(Or “Trumpets pls for WP” or “WP way ahead of PAP and S’poreans”)
So the PAPpies are accusing WP MPs of plagarising. The implication is that WP don’t do original thinking. Well it is clear from the responses of the “victims” that the PAP are peeing on the wrong tree. Wicked, mean tot: are the two Nairs advising their fellow PAPpies to use this tactic? Seems the kind of thing lawyers love to do: go negative on obscure technicalities. It also seems similar in nature to the Nair’s recent antics; antics that backfired badly on the Nairs, and on the PM in one instance. So the PAPpies should take care.
Seriously, the WP had an original idea that was way ahead of public sentiment in its 2011 General Election Manifesto. Instead of public transport being provided by profit-oriented companies, all public transport including the MRT & public buses servicing major routes should be brought under a National Transport Corporation, a public body, to ensure a smooth integration of the overall national transport network and to avoid unnecessary duplication of services and overheads incurred by multiple operators.
In simple English, the WP Manifesto called for the nationalisation of the MRT and bus systems.
At the time, there was very little mainstream (to be expected) or new media (more surprising this) attention, and very little public interest on this issue. But things are different now.
With $1.1bn of tax-payers’ money going into the bus system (two-thirds or 67% of it, $733m, going into ComfortDelgro where the state has a shareholding that is “peanuts”*), there are many voices wondering why private shareholders should benefit from a public good? Example: Since housing and transport are both necessities of life, and public transport is the only choice of the lower-income group, it is not unjustifiable to commit resources to keep the cost of public transport low … government spending on public transport is a form of income redistribution …
The key concern in the S$1.1-billion package to purchase and operate buses is not that it subsidises public transport per se but whether public funds could benefit a small group of shareholders, to whom bus companies are ultimately accountable.
This is what the Government will need to account to taxpayers.

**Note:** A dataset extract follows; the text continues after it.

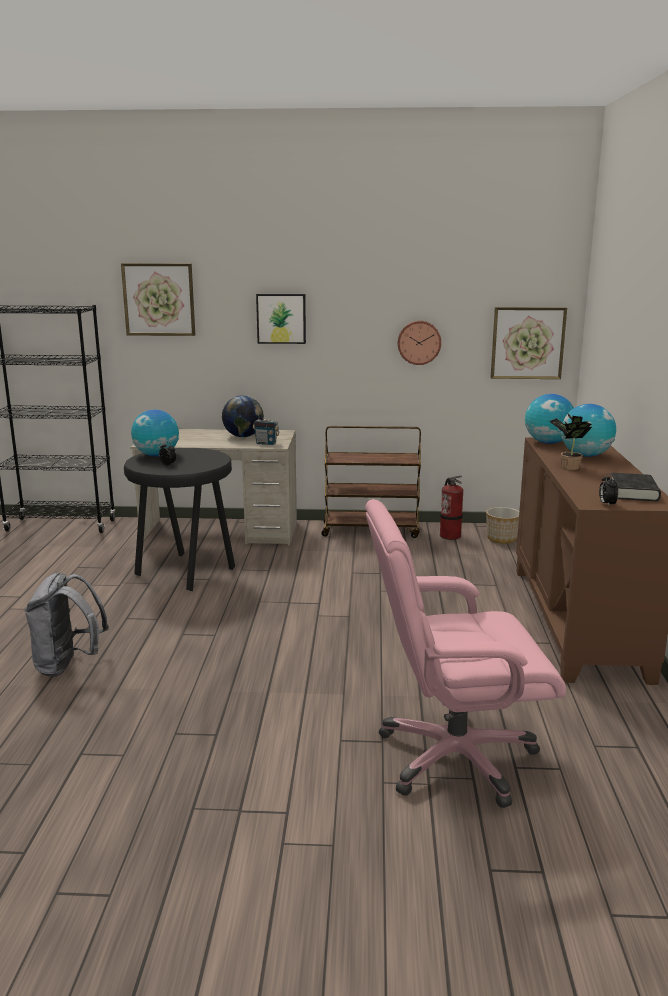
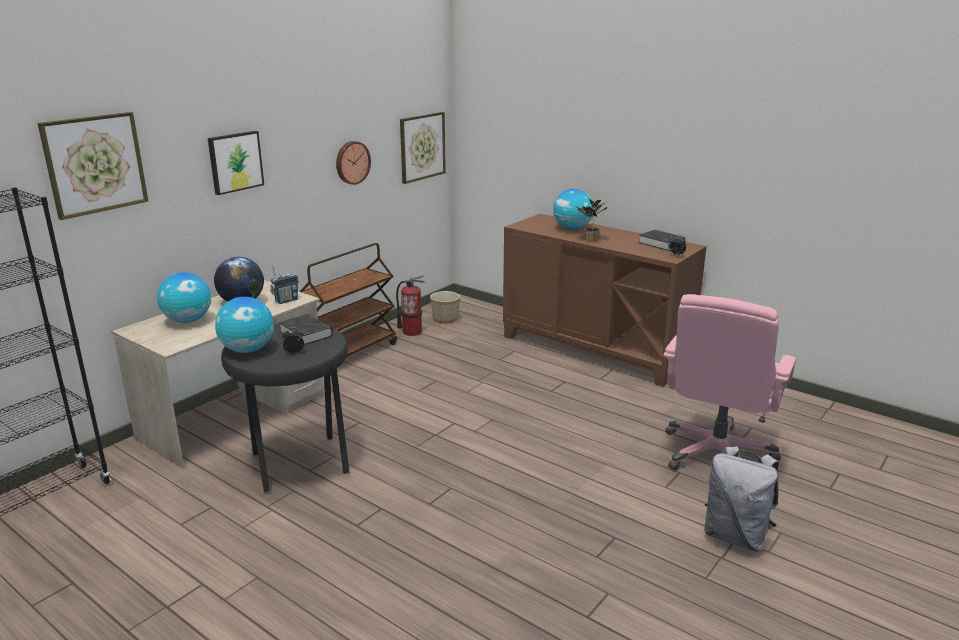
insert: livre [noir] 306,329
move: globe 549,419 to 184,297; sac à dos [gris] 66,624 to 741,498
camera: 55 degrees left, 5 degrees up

Even BT, part of the nation-building, constructive media had this to say yesterday, The public transport model has come under scrutiny ever since a $1.1 billion package was announced by the government to supplement the existing privately run bus fleet with 550 buses.
But the minister responsible for the splurge can only parrot his predecessors, Our current model leaves the operations of trains and buses to commercial entities as we believe the long term public interest is best served this way. The profit incentive drives the operators towards higher efficiency and productivity, which keeps costs as low as possible . . . Otherwise, if the system is inefficiently run, the public will ultimately pay for the higher operating costs, either through higher fares, or greater government subsidies.

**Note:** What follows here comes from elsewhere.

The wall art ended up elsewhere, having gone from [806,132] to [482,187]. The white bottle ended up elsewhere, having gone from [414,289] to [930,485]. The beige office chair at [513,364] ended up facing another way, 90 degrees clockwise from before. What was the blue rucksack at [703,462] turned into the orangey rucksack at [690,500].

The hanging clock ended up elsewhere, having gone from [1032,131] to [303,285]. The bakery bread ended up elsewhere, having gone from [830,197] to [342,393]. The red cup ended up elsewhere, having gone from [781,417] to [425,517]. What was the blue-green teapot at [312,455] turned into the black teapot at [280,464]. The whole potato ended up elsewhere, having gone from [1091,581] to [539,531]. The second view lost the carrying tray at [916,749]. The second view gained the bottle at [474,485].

The WP should now be asking why despite the “higher efficency and productivity” (“which keeps costs as low as possible”) of the private companies, bus commuters keep paying more and more while getting worse and worse service, so much so that the government has to subsidise the companies to improve bus service quality. It should also remind the government and the voters that it called for nationalisation last year.
I’m sure the WP will soon rebut the minister’s The profit incentive drives the operators towards higher efficiency and productivity, which keeps costs as low as possible. But why is the WP so modest about getting it “right”?

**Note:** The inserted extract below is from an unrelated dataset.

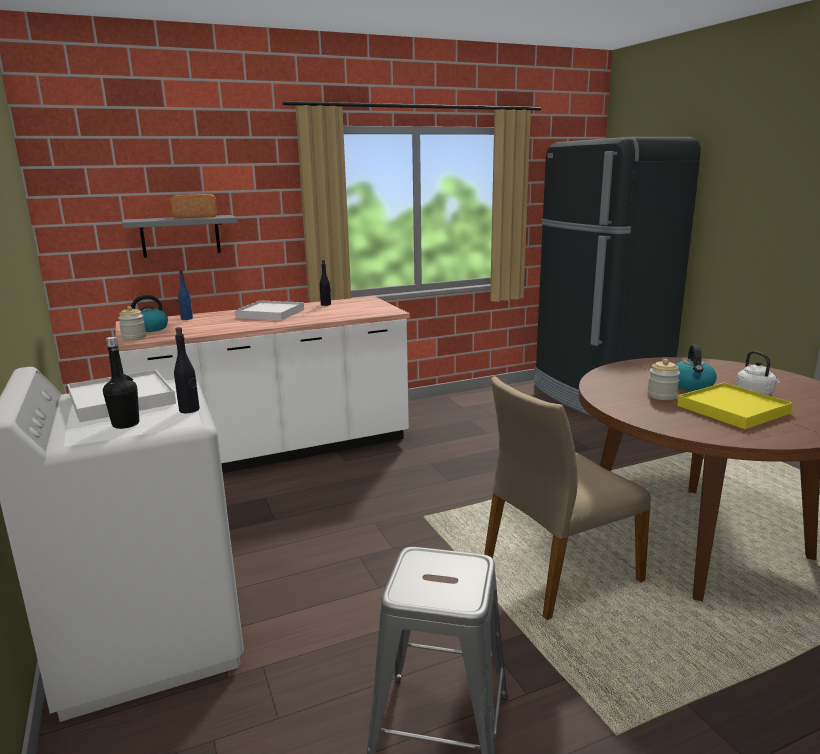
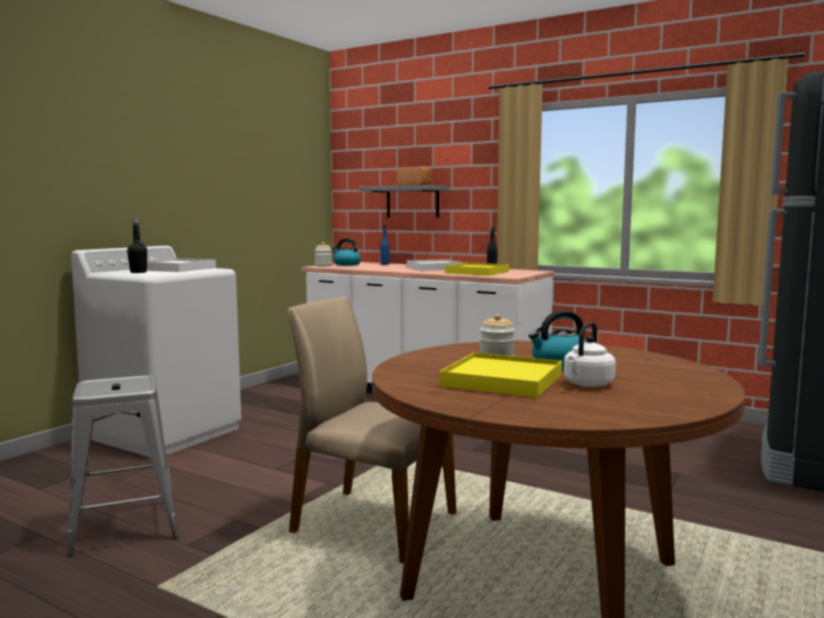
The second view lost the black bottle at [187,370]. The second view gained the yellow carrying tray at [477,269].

Being modest and understated are to me, great traits, in people. I hate show-offs and boasters. But being modest is not for a political party that aspires to form the government some day. Worse, there is the danger that the PAPpies persuade voters that the WP doesn’t believe its own manifesto, so why should they (the voters) believe the WP? It pointed out earlier this year (rightly) that the WP’s benchmark for ministers’ salaries had changed from the poor (in said manifesto) to a civil service senior grade (Gerald Giam in parliament).
If this silence persists, one can only wonder if the WP has forgotten its manifesto call on the nationalisation of public transport (see somewhere here) or changed its mind on public transport nationalisation? And then one can wonder why the forgetfulness or change, when the facts and public mood seem to favour nationalisation?
*Using back-of-the envelope calculations and figures in annual reports, since it was listed SMRT (over a decade ago) has paid $562.79m in dividends to Temasek (which owns 74%), and ComfortDelgro has paid the S’pore Labour Foundation (a statutory board affiliated to the NTUC which has 12%) dividends of roughly $150.46m since 2003 (Comfort and Delgro merged in 2003, and SLF had a stake in Comfort). The amount that ended up with the government was $713.25m, with SMRT contributing 79%. But ComfortDelgro is the main beneficiary of the $1.1bn bus plan, given that, at present, SBS Transit (a listed co 75% owned by ComfortDelgro) provides most of the buses. ComfortDelgro is getting $733m or 67% of the $1.1bn package.